:: RECORDS PROVIDED

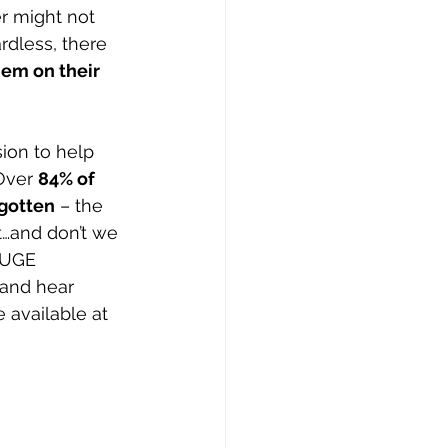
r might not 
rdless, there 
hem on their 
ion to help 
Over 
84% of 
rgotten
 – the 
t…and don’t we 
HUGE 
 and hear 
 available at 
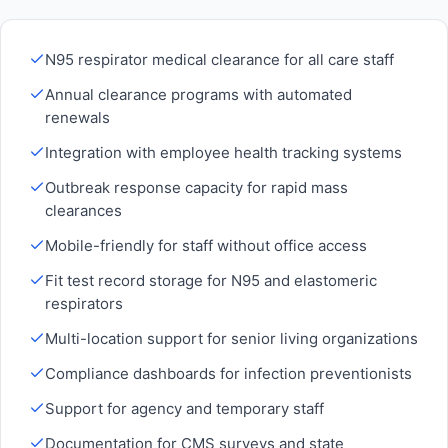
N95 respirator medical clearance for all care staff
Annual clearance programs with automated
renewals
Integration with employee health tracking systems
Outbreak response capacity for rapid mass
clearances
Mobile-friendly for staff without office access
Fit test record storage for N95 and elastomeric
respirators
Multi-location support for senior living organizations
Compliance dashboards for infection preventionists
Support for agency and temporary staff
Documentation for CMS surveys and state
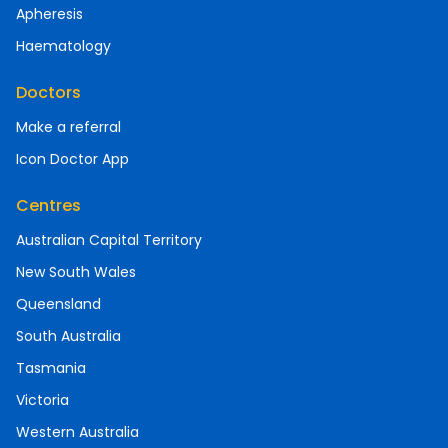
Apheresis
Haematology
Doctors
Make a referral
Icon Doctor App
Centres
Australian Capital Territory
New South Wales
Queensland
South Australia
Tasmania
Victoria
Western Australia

::::
:: RECORDS PROVIDED

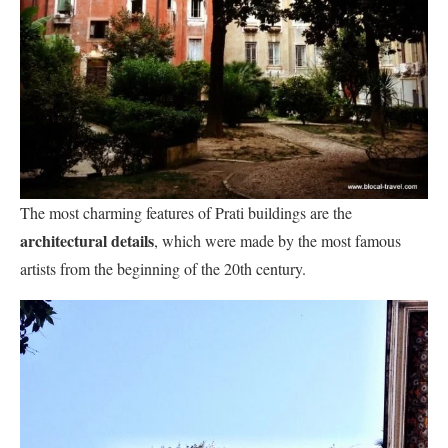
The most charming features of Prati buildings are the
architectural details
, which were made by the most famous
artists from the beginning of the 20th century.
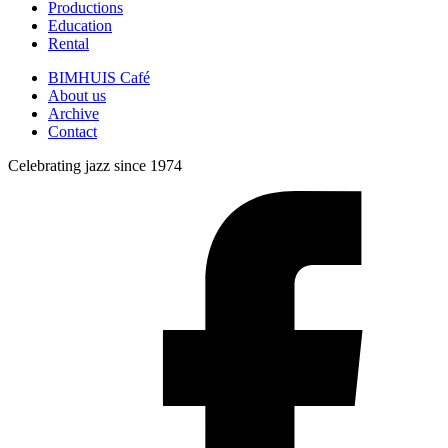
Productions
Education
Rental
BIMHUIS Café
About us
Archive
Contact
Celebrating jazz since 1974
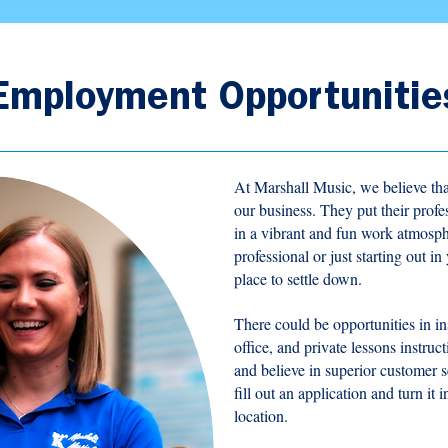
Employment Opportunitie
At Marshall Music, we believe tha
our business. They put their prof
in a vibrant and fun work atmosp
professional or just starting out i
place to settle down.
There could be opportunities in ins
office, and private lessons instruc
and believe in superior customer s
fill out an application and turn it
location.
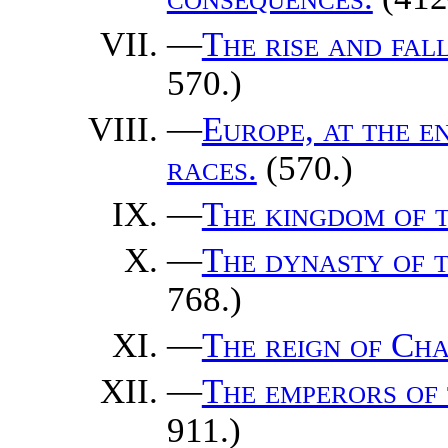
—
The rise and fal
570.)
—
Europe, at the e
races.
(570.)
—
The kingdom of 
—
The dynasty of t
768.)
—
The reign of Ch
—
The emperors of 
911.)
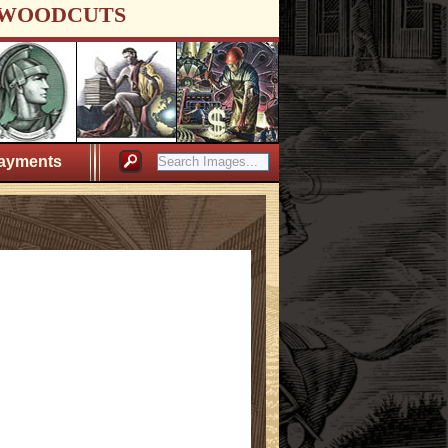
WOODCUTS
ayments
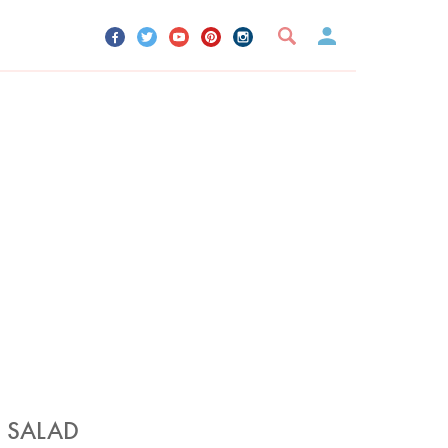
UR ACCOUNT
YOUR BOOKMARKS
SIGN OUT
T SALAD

::::

* TRY IT:
What's needed is an exact copy of the records above from the line containing "Outbreak response capacity for rapid mass" down to the line containing "Western Australia", both included, without any pictures.

* RESULT OF THIS EXERCISE:
Outbreak response capacity for rapid mass
clearances
Mobile-friendly for staff without office access
Fit test record storage for N95 and elastomeric
respirators
Multi-location support for senior living organizations
Compliance dashboards for infection preventionists
Support for agency and temporary staff
Documentation for CMS surveys and state
Apheresis
Haematology
Doctors
Make a referral
Icon Doctor App
Centres
Australian Capital Territory
New South Wales
Queensland
South Australia
Tasmania
Victoria
Western Australia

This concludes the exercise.